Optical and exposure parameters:
------------------------------------------------------------------------

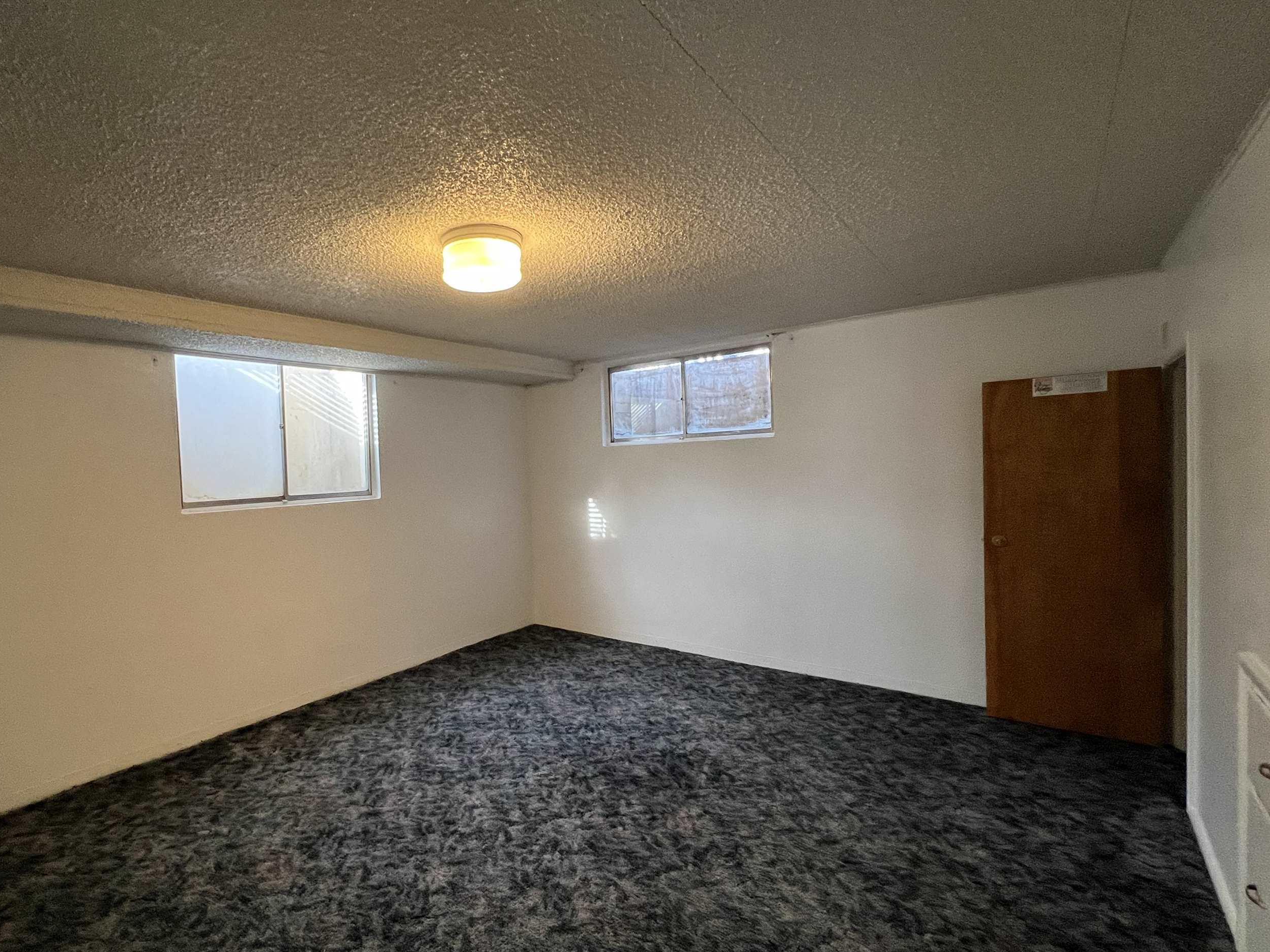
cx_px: 500
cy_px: 488
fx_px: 587
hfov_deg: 93.1
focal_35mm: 16
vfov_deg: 78.1
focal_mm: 1.57
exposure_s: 1/60
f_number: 1.8
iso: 320
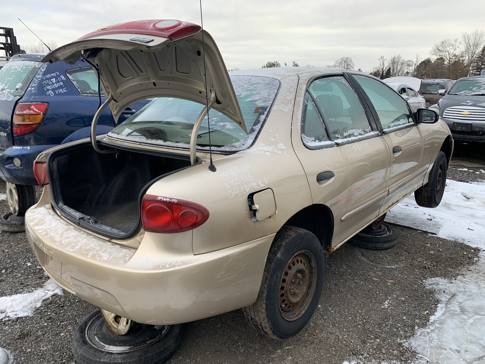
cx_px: 242
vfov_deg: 53.1
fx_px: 364
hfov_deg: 67.3
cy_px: 182
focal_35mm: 26
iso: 25
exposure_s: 1/123
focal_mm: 4.25
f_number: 1.8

------------------------------------------------------------------------

■ TASK BRIEF ■
Without changing a word, retype the data above and omit its pictures.

■ COMPLETED EXERCISE ■
cx_px: 500
cy_px: 488
fx_px: 587
hfov_deg: 93.1
focal_35mm: 16
vfov_deg: 78.1
focal_mm: 1.57
exposure_s: 1/60
f_number: 1.8
iso: 320
cx_px: 242
vfov_deg: 53.1
fx_px: 364
hfov_deg: 67.3
cy_px: 182
focal_35mm: 26
iso: 25
exposure_s: 1/123
focal_mm: 4.25
f_number: 1.8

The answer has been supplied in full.